- For years, India did not recognise patents on drugs, which allowed India's generics drugs industry to flourish
- In a statement issued following the ruling, Novartis called the decision "a setback for patients"
- Novartis has threatened that if it lost the case, it would not introduce its newest generation of medicines to India
India's Supreme Court has rejected a plea from Novartis, the Swiss pharmaceuticals group, to patent its cancer drug Glivec, in a landmark ruling that health activists say will allow India's generics industry to keep making cheaper versions of newer medicines.
The judgment will infuriate multinational pharmaceuticals companies, already frustrated at the way India's 2005 patent law -- which New Delhi had to adopt in order to join the World Trade Organisation -- has been repeatedly interpreted to permit Indian generics companies to override their patents.
The Glivec case has been closely watched by both the global pharmaceuticals industry and activists for access to affordable drugs, who say it will set a precedent.

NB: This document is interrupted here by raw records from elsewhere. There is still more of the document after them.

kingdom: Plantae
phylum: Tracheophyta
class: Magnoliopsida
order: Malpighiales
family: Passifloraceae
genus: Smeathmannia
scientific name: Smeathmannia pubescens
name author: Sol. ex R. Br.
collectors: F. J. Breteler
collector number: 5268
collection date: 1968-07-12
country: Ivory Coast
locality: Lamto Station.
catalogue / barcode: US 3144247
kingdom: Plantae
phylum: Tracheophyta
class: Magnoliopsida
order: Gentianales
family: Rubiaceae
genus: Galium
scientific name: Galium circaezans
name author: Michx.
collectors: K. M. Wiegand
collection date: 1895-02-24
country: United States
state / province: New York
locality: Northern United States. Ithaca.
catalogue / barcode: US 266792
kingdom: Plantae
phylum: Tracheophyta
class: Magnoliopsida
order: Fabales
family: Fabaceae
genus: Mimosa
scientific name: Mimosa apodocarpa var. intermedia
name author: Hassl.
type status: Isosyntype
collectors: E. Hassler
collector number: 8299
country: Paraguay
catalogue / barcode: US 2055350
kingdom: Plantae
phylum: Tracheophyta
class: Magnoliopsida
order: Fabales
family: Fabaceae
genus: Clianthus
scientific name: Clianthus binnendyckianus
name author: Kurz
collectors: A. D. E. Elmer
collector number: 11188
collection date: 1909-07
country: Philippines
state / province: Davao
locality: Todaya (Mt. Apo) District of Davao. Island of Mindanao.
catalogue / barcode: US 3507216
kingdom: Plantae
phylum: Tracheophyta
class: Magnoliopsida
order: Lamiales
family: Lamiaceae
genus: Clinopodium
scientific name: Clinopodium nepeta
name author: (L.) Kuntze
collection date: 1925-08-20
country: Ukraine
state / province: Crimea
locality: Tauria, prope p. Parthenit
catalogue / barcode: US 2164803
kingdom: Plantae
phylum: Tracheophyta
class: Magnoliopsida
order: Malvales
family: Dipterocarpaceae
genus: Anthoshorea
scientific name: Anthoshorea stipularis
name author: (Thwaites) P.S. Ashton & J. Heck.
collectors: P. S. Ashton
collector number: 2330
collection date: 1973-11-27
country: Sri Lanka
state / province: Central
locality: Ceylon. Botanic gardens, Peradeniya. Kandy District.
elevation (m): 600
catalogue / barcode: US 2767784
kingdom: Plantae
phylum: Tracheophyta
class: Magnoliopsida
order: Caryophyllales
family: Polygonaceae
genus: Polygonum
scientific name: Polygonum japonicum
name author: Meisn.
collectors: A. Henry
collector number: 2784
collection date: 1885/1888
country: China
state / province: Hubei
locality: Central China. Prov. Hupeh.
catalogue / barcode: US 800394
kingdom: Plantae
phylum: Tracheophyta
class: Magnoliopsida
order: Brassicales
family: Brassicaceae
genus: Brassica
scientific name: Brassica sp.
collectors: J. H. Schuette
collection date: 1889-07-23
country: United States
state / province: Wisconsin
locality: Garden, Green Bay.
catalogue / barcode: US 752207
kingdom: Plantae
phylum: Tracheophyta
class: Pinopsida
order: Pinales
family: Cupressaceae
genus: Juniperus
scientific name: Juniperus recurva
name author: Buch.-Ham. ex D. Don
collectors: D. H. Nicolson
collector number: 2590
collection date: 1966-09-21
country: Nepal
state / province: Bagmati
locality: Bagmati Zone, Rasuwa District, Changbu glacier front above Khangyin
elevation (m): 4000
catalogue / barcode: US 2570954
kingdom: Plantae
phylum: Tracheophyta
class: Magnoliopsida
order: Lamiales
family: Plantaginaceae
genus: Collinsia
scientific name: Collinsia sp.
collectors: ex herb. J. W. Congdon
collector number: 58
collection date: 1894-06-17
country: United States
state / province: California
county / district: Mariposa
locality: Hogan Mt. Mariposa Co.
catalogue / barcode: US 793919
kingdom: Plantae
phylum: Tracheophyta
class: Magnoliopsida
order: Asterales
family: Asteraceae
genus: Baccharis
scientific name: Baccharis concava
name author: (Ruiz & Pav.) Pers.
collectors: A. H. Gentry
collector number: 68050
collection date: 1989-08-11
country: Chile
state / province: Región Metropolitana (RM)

For years, India did not recognise patents on drugs, which allowed India's generics drugs industry to flourish -- and become the prime supplier of affordable generic drugs to many developing countries. India's generics drug industry is valued at about $26bn.
In a statement issued following the ruling, Novartis called the decision "a setback for patients that will hinder medical progress for diseases without effective treatment options".
India's 2005 patent law recognises patents on innovative drugs, but sets a higher-than-usual threshold for granting them, especially for updated versions of existing drugs.
The Indian law states that if a drug company wants a patent on a modified version of an existing patented drug, it must show improved efficacy of the compound.
Novartis, which had sought a patent on Glivec, had argued that the original compound it patented was too unstable for human use, and thus it should be granted a patent for the newer form of the drug. However, India's patent office ruled that it was not eligible for a patent as it was not a new drug, a decision upheld by the Supreme Court.
Novartis has threatened that if it lost the case, it would not introduce its newest generation of medicines to India.
The Swiss company sells Glivec for about Rs120,000 ($2,200) per patient per month. Indian companies sell generic versions of the cancer drug at a 15th of that cost, at Rs8,000 per patient per month.
The company said that few Indian cancer patients have been purchasing Glivec, and most of the medicine used in the country has been provided by the company through a donation programme. But in a previous hearing, India's Supreme Court judges have described the donation programme as "a complicated scheme", and suggested the company should reduce the prices.